* [Given text]:
*** Begin section ***

Functional Studies on Extra-lysosomal Legumain

Normally, the enzyme legumain is found within the endo-lysosomal system of our cells. In there, legumain is an important player of our immune system. It is cleaving foreign antigens like e.g. toxis in smaller peptides, so they can be recognized by our immune system. Mainly under pathophysiologic conditions legumain was found mislocalized to the cytosol, the nucleus or extracellularly. Although mislocalization of legumain is associated with severe disorders like cancer and Alzheimers disease, its function at these non-classical locations is still not understood. However, because of its relevance in a number of very different disorders, legumain became an interesting target for drug development. To develop save and efficient drugs, we need a detailed understanding of our target. Therefore, within this project we aim to study the molecular function of mislocalized, cytosolic legumain. In a previous study we found that legumain exists in three distinct maturations states, that correspond to a newborn, a child and an adult form. These different forms of legumain have different functions and different properties. While the adult form will only survive in the acidic endo-lysosome, newborn and child legumain can also tolerate neutral pH, like it can be found in the cytosol. Furthermore, child and adult legumain harbor, in addition to their protease activity, also a ligase activity. They can not only cut other proteins, but they can also link them. Importantly, legumain has the ligase function only at neutral pH. Based on these findings we hypothesize that (i) different forms of legumain have environment-specific functions, (ii) if the adult form of legumain is mislocalized it must be stabilized by an interaction partner and (iii) that mislocalized legumain is performing its pathophysiologic function not only by cutting but also by ligating other proteins. To test these hypotheses, we aim to develop a method that allows us to monitor the ligase function of legumain in real time. Furthermore, we aim to identify which form of legumain is mislocalizing and who its interaction partners are. This knowledge will allow us to unravel the pathophysiologic interaction network of mislocalized legumain and to develop new therapeutic and diagnostic tools.

*** End section ***

* [Data shown]:
*** Begin section ***

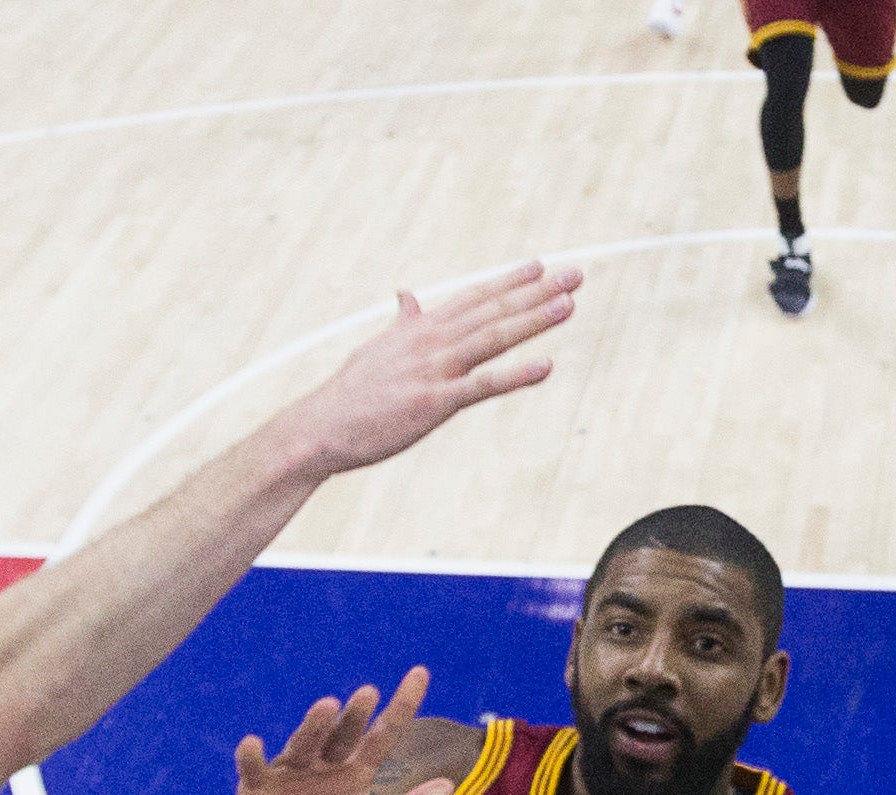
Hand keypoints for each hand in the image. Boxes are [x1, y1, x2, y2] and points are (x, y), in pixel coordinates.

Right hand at [216, 668, 456, 794]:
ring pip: (303, 743)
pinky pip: (252, 769)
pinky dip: (251, 757)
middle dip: (355, 715)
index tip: (420, 672)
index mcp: (355, 775)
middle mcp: (324, 766)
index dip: (402, 706)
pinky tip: (252, 744)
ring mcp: (290, 773)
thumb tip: (449, 786)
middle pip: (343, 734)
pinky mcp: (255, 787)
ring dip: (314, 725)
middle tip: (368, 694)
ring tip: (327, 706)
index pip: (384, 735)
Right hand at [273, 264, 582, 476]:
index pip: (473, 297)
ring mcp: (434, 370)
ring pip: (492, 338)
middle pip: (492, 311)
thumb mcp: (376, 348)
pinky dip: (515, 375)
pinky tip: (544, 366)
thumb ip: (401, 323)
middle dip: (536, 292)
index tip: (539, 266)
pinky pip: (482, 386)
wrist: (321, 427)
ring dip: (533, 321)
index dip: (508, 281)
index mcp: (419, 328)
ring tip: (567, 305)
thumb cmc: (349, 394)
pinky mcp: (434, 403)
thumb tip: (406, 296)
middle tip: (574, 276)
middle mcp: (431, 341)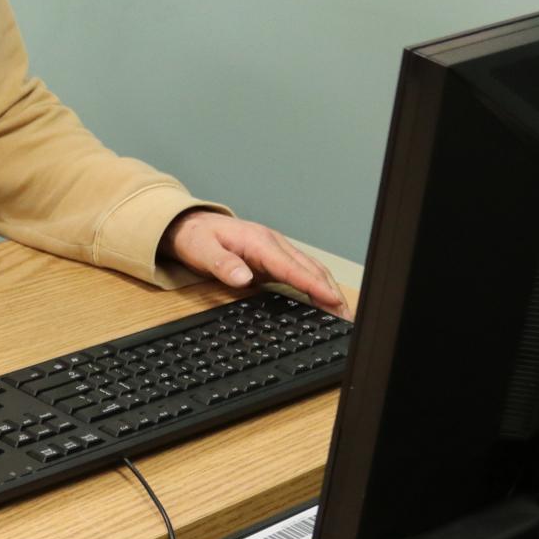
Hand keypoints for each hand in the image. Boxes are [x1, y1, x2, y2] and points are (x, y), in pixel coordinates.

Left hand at [164, 211, 348, 314]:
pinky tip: (324, 300)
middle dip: (331, 291)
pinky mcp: (274, 258)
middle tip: (347, 315)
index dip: (313, 285)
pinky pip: (301, 271)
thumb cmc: (197, 238)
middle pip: (310, 268)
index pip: (291, 267)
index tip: (333, 300)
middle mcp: (273, 244)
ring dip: (328, 289)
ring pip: (310, 269)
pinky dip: (316, 286)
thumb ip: (222, 265)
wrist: (190, 224)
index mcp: (259, 242)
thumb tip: (243, 279)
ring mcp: (275, 250)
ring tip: (343, 312)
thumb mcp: (202, 251)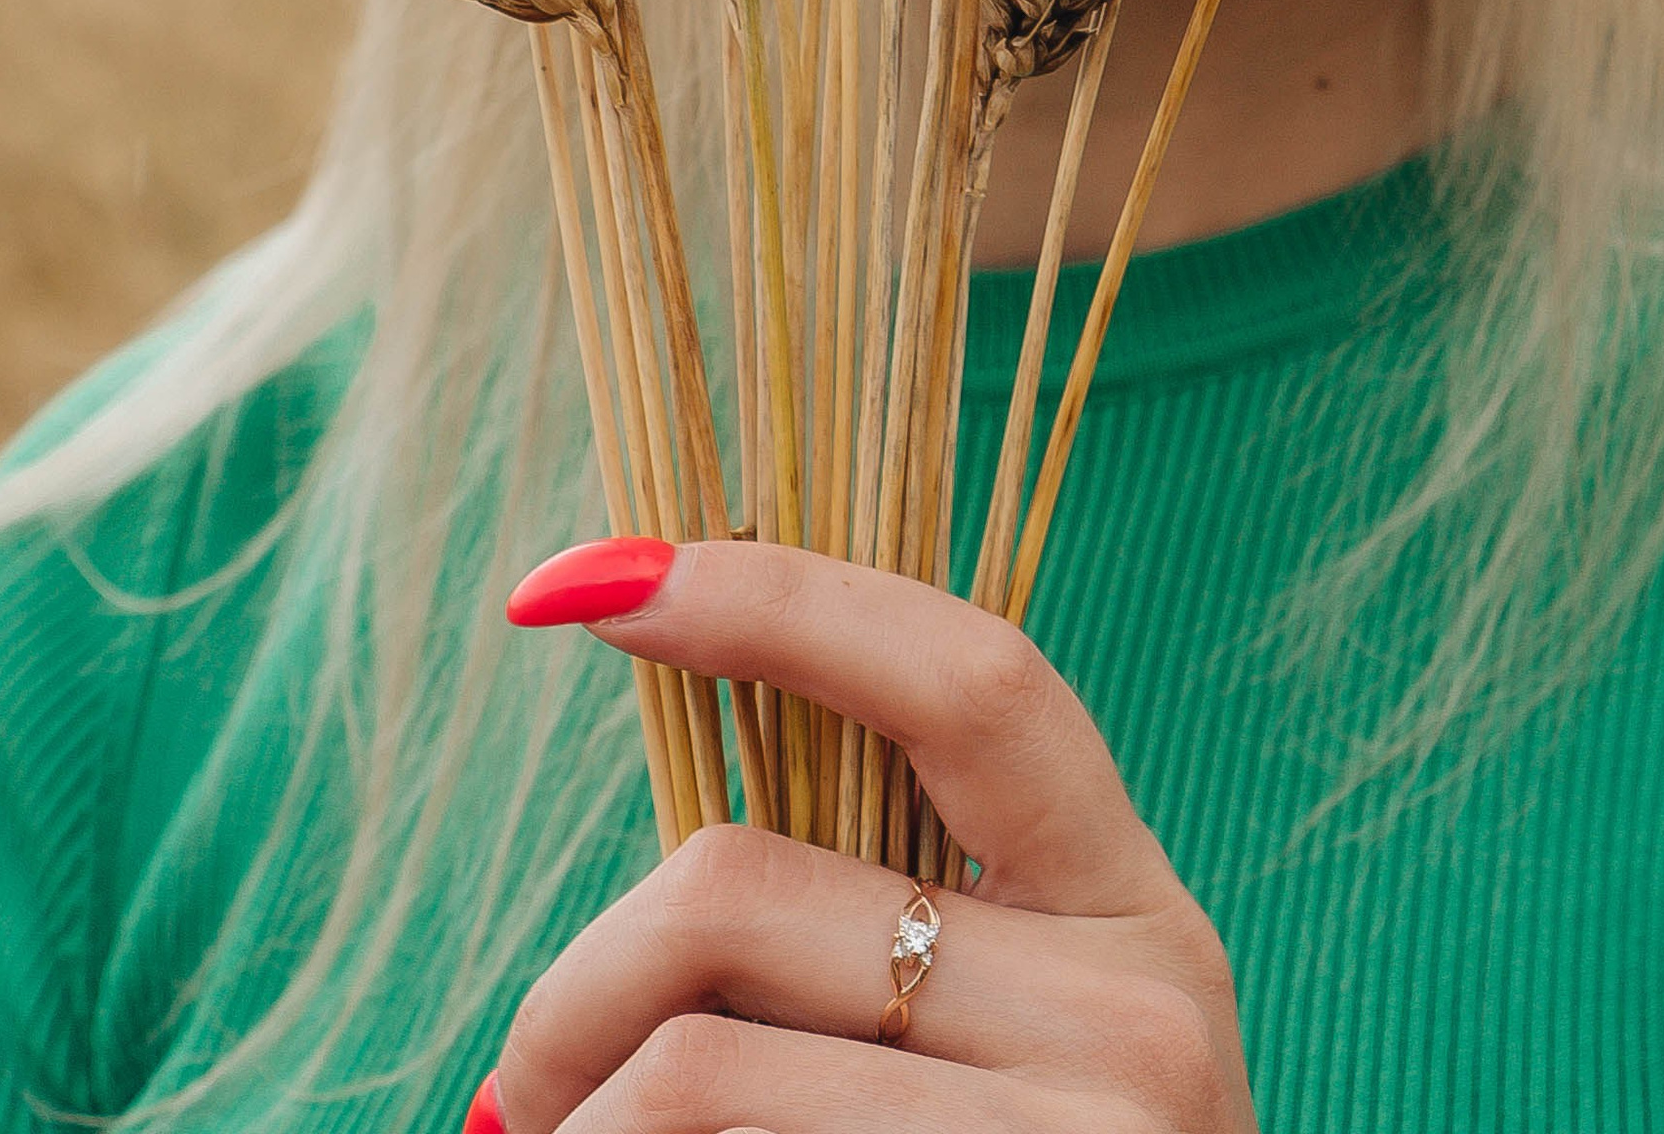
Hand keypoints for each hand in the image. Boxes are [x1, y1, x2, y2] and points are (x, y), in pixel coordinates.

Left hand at [479, 536, 1256, 1132]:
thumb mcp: (1008, 1059)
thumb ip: (870, 935)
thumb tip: (619, 880)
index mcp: (1138, 913)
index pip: (966, 673)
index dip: (772, 593)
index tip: (574, 585)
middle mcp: (1142, 1016)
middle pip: (737, 887)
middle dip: (570, 989)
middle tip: (522, 1096)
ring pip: (688, 1074)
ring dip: (570, 1131)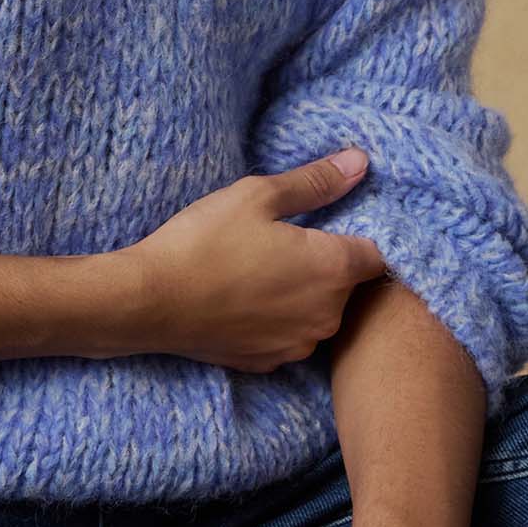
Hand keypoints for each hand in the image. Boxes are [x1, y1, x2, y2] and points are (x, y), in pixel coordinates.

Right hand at [123, 148, 390, 371]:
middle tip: (285, 243)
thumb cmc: (205, 241)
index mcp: (334, 269)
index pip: (378, 254)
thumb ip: (316, 182)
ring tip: (261, 271)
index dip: (359, 235)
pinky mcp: (269, 363)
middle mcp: (328, 315)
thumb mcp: (259, 196)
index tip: (331, 224)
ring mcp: (298, 344)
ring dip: (303, 295)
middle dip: (328, 265)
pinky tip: (245, 300)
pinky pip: (289, 336)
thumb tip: (360, 163)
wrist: (150, 301)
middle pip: (348, 286)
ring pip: (318, 313)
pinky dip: (277, 320)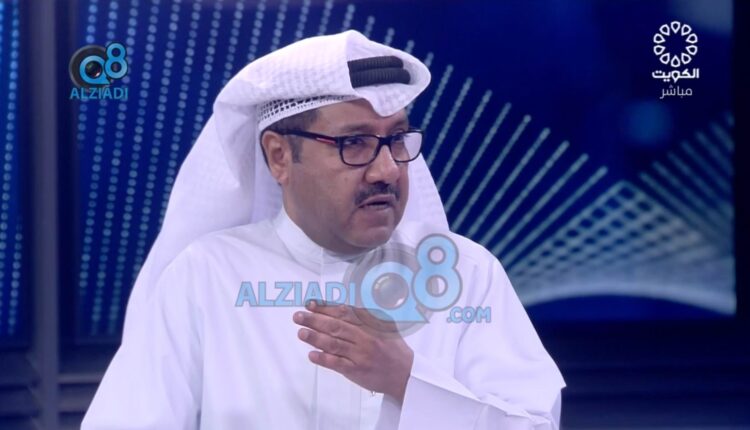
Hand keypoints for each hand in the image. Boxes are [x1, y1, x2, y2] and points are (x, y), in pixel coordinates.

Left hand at [293, 301, 413, 403]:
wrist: (405, 374)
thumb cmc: (393, 349)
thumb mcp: (385, 325)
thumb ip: (365, 315)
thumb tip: (342, 305)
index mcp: (370, 323)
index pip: (344, 312)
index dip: (325, 307)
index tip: (311, 304)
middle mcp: (365, 337)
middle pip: (336, 326)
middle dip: (314, 320)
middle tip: (298, 316)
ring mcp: (360, 354)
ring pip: (334, 343)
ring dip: (315, 337)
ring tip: (301, 332)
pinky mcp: (357, 370)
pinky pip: (337, 364)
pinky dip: (324, 358)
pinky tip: (312, 354)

*** End section ***

* [Required action]:
Translate this sentence from the legumain text into Spanish: "Importantly, legumain has the ligase function only at neutral pH." The lines are material separate from the legumain text.

* [Written reply]:
Es importante destacar que la legumaína tiene la función de ligasa solo a pH neutro.